Second — and this is at the root of the current political kerfuffle around social networks — they need not be. Algorithmic recommendation is increasingly flexible and powerful; while it's unrealistic to require things like "no extremist content online, ever," the dynamics of what gets recommended and why can and are continuously modified and tweaked. There's a flexibility to how Facebook, Twitter, or Google work and could work that newspapers don't have, simply because networked computers are infinitely more programmable than printing presses and pages of paper.

This puts them in a bind that would deserve sympathy if they weren't among the most valuable and influential companies in the world, and utterly devoid of any sort of instinct for public service until their bottom line is threatened: whatever they do and not do risks backlash, and there's no legal, political, or social agreement as to what they should do. It's straightforward to say that they should censor extremist content and provide balanced information about controversial issues — in a way, we're asking them to fix not bugs in their algorithms, but in our own instincts and habits — but there are profound divisions in many societies about what counts as extremism and what's controversial. To focus on the US, when first-line universities sometimes consider white supremacism a legitimate political position, and government officials in charge of environmental issues consider the current global scientific consensus on climatology a very undecided matter, there's no politically safe algorithmic way to de-bias content... and no politically safe way to just wash your hands off the problem.
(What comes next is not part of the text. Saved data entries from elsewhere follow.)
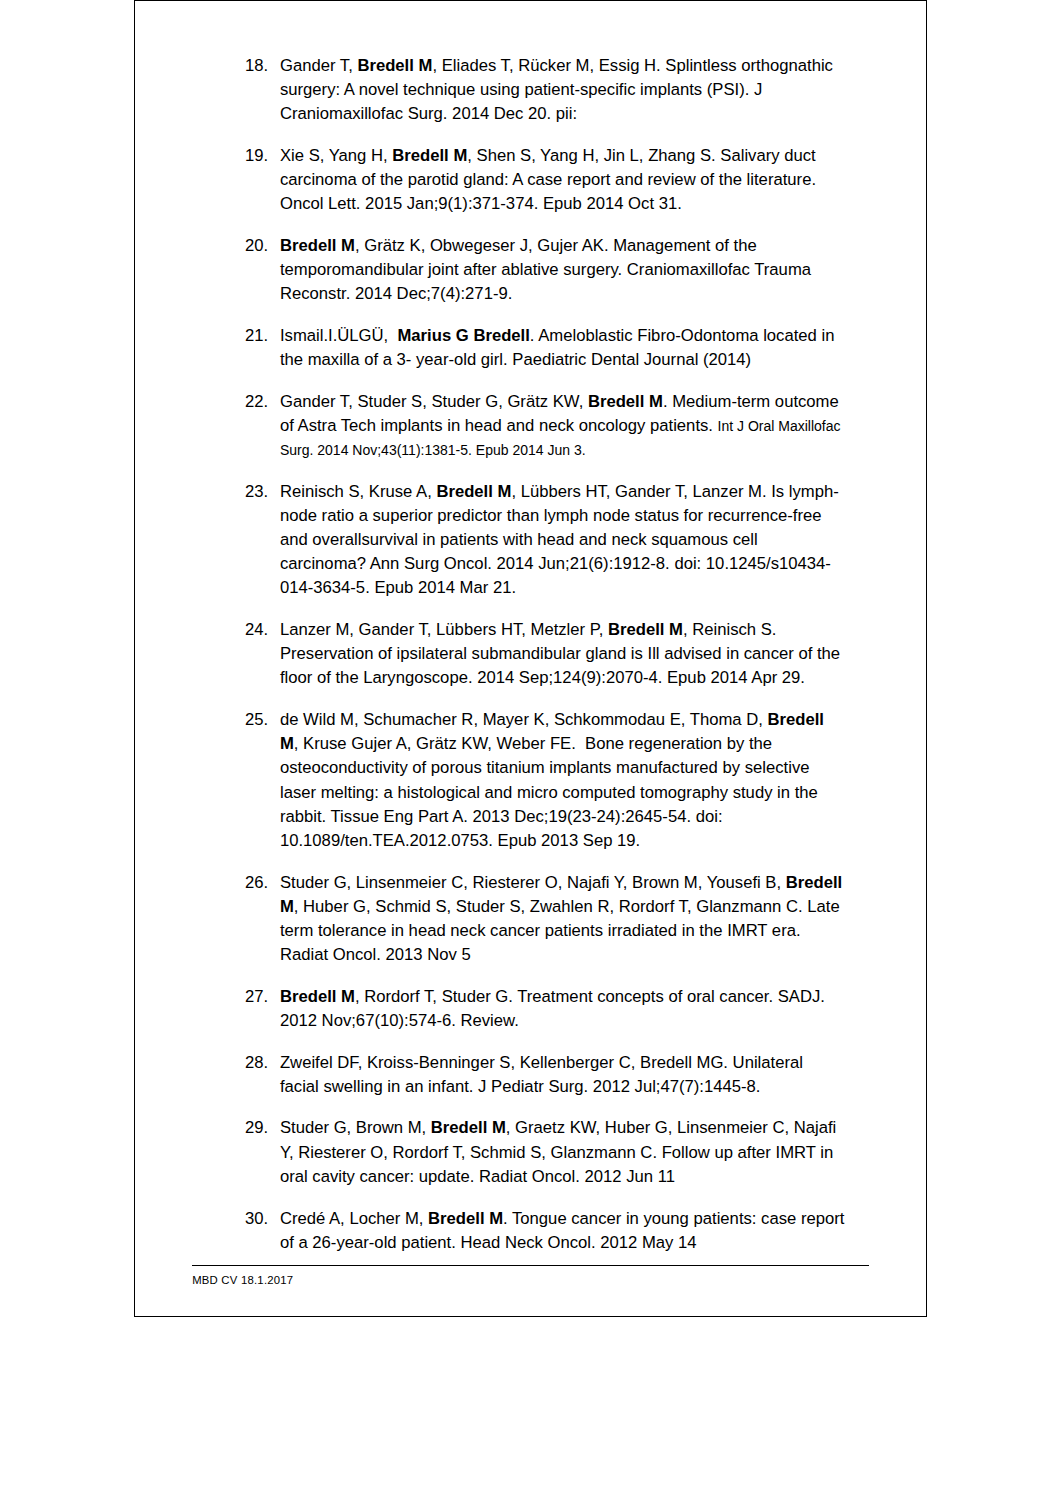18. Gander T, Bredell M, Eliades T, Rücker M, Essig H. Splintless orthognathic surgery: A novel technique using patient-specific implants (PSI). J Craniomaxillofac Surg. 2014 Dec 20. pii:
19. Xie S, Yang H, Bredell M, Shen S, Yang H, Jin L, Zhang S. Salivary duct carcinoma of the parotid gland: A case report and review of the literature. Oncol Lett. 2015 Jan;9(1):371-374. Epub 2014 Oct 31.
20. Bredell M, Grätz K, Obwegeser J, Gujer AK. Management of the temporomandibular joint after ablative surgery. Craniomaxillofac Trauma Reconstr. 2014 Dec;7(4):271-9.
21. Ismail.I.ÜLGÜ, Marius G Bredell. Ameloblastic Fibro-Odontoma located in the maxilla of a 3- year-old girl. Paediatric Dental Journal (2014)
22. Gander T, Studer S, Studer G, Grätz KW, Bredell M. Medium-term outcome of Astra Tech implants in head and neck oncology patients. Int J Oral Maxillofac Surg. 2014 Nov;43(11):1381-5. Epub 2014 Jun 3.
23. Reinisch S, Kruse A, Bredell M, Lübbers HT, Gander T, Lanzer M. Is lymph-node ratio a superior predictor than lymph node status for recurrence-free and overallsurvival in patients with head and neck squamous cell carcinoma? Ann Surg Oncol. 2014 Jun;21(6):1912-8. doi: 10.1245/s10434-014-3634-5. Epub 2014 Mar 21.
24. Lanzer M, Gander T, Lübbers HT, Metzler P, Bredell M, Reinisch S. Preservation of ipsilateral submandibular gland is Ill advised in cancer of the floor of the Laryngoscope. 2014 Sep;124(9):2070-4. Epub 2014 Apr 29.
25. de Wild M, Schumacher R, Mayer K, Schkommodau E, Thoma D, Bredell M, Kruse Gujer A, Grätz KW, Weber FE. Bone regeneration by the osteoconductivity of porous titanium implants manufactured by selective laser melting: a histological and micro computed tomography study in the rabbit. Tissue Eng Part A. 2013 Dec;19(23-24):2645-54. doi: 10.1089/ten.TEA.2012.0753. Epub 2013 Sep 19.
26. Studer G, Linsenmeier C, Riesterer O, Najafi Y, Brown M, Yousefi B, Bredell M, Huber G, Schmid S, Studer S, Zwahlen R, Rordorf T, Glanzmann C. Late term tolerance in head neck cancer patients irradiated in the IMRT era.
Radiat Oncol. 2013 Nov 5
27. Bredell M, Rordorf T, Studer G. Treatment concepts of oral cancer. SADJ. 2012 Nov;67(10):574-6. Review.
28. Zweifel DF, Kroiss-Benninger S, Kellenberger C, Bredell MG. Unilateral facial swelling in an infant. J Pediatr Surg. 2012 Jul;47(7):1445-8.
29. Studer G, Brown M, Bredell M, Graetz KW, Huber G, Linsenmeier C, Najafi Y, Riesterer O, Rordorf T, Schmid S, Glanzmann C. Follow up after IMRT in oral cavity cancer: update. Radiat Oncol. 2012 Jun 11
30. Credé A, Locher M, Bredell M. Tongue cancer in young patients: case report of a 26-year-old patient. Head Neck Oncol. 2012 May 14
MBD CV 18.1.2017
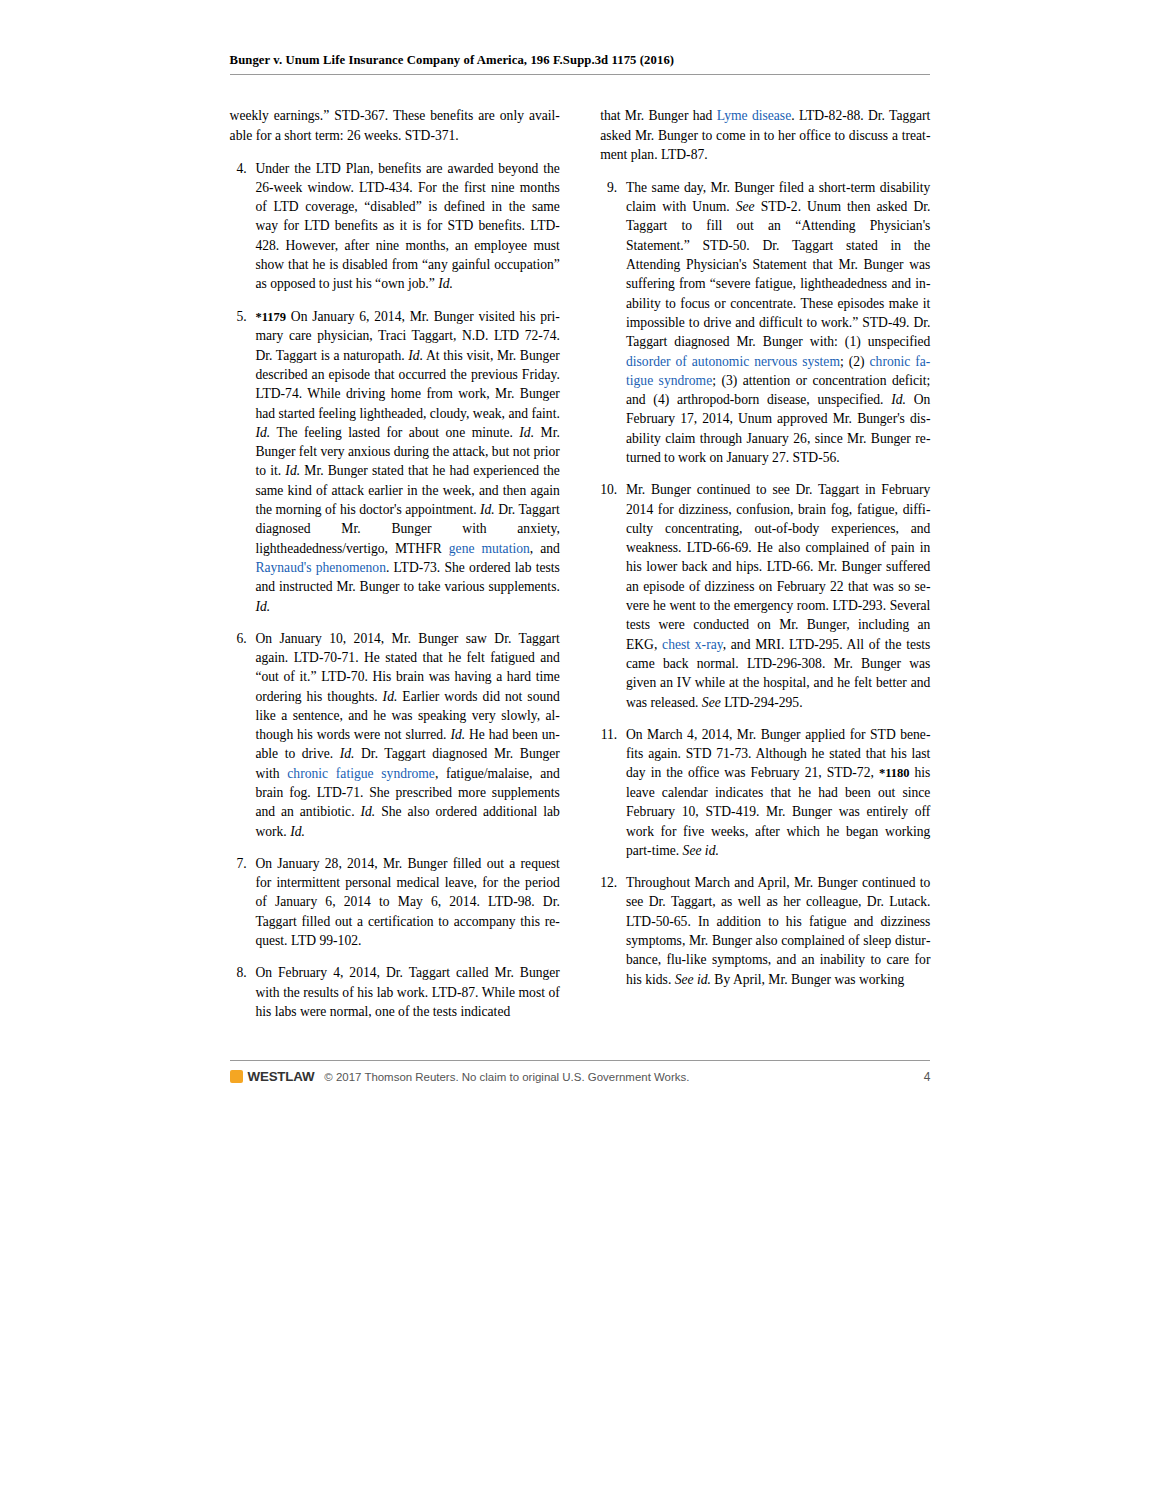Bunger v. Unum Life Insurance Company of America, 196 F.Supp.3d 1175 (2016)
weekly earnings.” STD-367. These benefits are only available for a short term: 26 weeks. STD-371.
4. Under the LTD Plan, benefits are awarded beyond the 26-week window. LTD-434. For the first nine months of LTD coverage, “disabled” is defined in the same way for LTD benefits as it is for STD benefits. LTD-428. However, after nine months, an employee must show that he is disabled from “any gainful occupation” as opposed to just his “own job.” Id.
5.*1179 On January 6, 2014, Mr. Bunger visited his primary care physician, Traci Taggart, N.D. LTD 72-74. Dr. Taggart is a naturopath. Id. At this visit, Mr. Bunger described an episode that occurred the previous Friday. LTD-74. While driving home from work, Mr. Bunger had started feeling lightheaded, cloudy, weak, and faint. Id. The feeling lasted for about one minute. Id. Mr. Bunger felt very anxious during the attack, but not prior to it. Id. Mr. Bunger stated that he had experienced the same kind of attack earlier in the week, and then again the morning of his doctor's appointment. Id. Dr. Taggart diagnosed Mr. Bunger with anxiety, lightheadedness/vertigo, MTHFR gene mutation, and Raynaud's phenomenon. LTD-73. She ordered lab tests and instructed Mr. Bunger to take various supplements. Id.
6. On January 10, 2014, Mr. Bunger saw Dr. Taggart again. LTD-70-71. He stated that he felt fatigued and “out of it.” LTD-70. His brain was having a hard time ordering his thoughts. Id. Earlier words did not sound like a sentence, and he was speaking very slowly, although his words were not slurred. Id. He had been unable to drive. Id. Dr. Taggart diagnosed Mr. Bunger with chronic fatigue syndrome, fatigue/malaise, and brain fog. LTD-71. She prescribed more supplements and an antibiotic. Id. She also ordered additional lab work. Id.
7. On January 28, 2014, Mr. Bunger filled out a request for intermittent personal medical leave, for the period of January 6, 2014 to May 6, 2014. LTD-98. Dr. Taggart filled out a certification to accompany this request. LTD 99-102.
8. On February 4, 2014, Dr. Taggart called Mr. Bunger with the results of his lab work. LTD-87. While most of his labs were normal, one of the tests indicated
that Mr. Bunger had Lyme disease. LTD-82-88. Dr. Taggart asked Mr. Bunger to come in to her office to discuss a treatment plan. LTD-87.
9. The same day, Mr. Bunger filed a short-term disability claim with Unum. See STD-2. Unum then asked Dr. Taggart to fill out an “Attending Physician's Statement.” STD-50. Dr. Taggart stated in the Attending Physician's Statement that Mr. Bunger was suffering from “severe fatigue, lightheadedness and inability to focus or concentrate. These episodes make it impossible to drive and difficult to work.” STD-49. Dr. Taggart diagnosed Mr. Bunger with: (1) unspecified disorder of autonomic nervous system; (2) chronic fatigue syndrome; (3) attention or concentration deficit; and (4) arthropod-born disease, unspecified. Id. On February 17, 2014, Unum approved Mr. Bunger's disability claim through January 26, since Mr. Bunger returned to work on January 27. STD-56.
10. Mr. Bunger continued to see Dr. Taggart in February 2014 for dizziness, confusion, brain fog, fatigue, difficulty concentrating, out-of-body experiences, and weakness. LTD-66-69. He also complained of pain in his lower back and hips. LTD-66. Mr. Bunger suffered an episode of dizziness on February 22 that was so severe he went to the emergency room. LTD-293. Several tests were conducted on Mr. Bunger, including an EKG, chest x-ray, and MRI. LTD-295. All of the tests came back normal. LTD-296-308. Mr. Bunger was given an IV while at the hospital, and he felt better and was released. See LTD-294-295.
11. On March 4, 2014, Mr. Bunger applied for STD benefits again. STD 71-73. Although he stated that his last day in the office was February 21, STD-72, *1180 his leave calendar indicates that he had been out since February 10, STD-419. Mr. Bunger was entirely off work for five weeks, after which he began working part-time. See id.
12. Throughout March and April, Mr. Bunger continued to see Dr. Taggart, as well as her colleague, Dr. Lutack. LTD-50-65. In addition to his fatigue and dizziness symptoms, Mr. Bunger also complained of sleep disturbance, flu-like symptoms, and an inability to care for his kids. See id. By April, Mr. Bunger was working
WESTLAW © 2017 Thomson Reuters. No claim to original U.S. Government Works. 4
Social networks aren't powerful just because of how many people they reach, and how much, fast, and far they can amplify what they say. They are are unprecedentedly powerful because they have an almost infinite flexibility on what they can show to whom, and how, and new capabilities can always unsettle the balance of power. Everywhere, from China to the US to the most remote corners of the developing world, we're in the sometimes violent process of re-calculating how this new balance will look like.

"Algorithms" might be the new factor here, but it's human politics what's really at stake.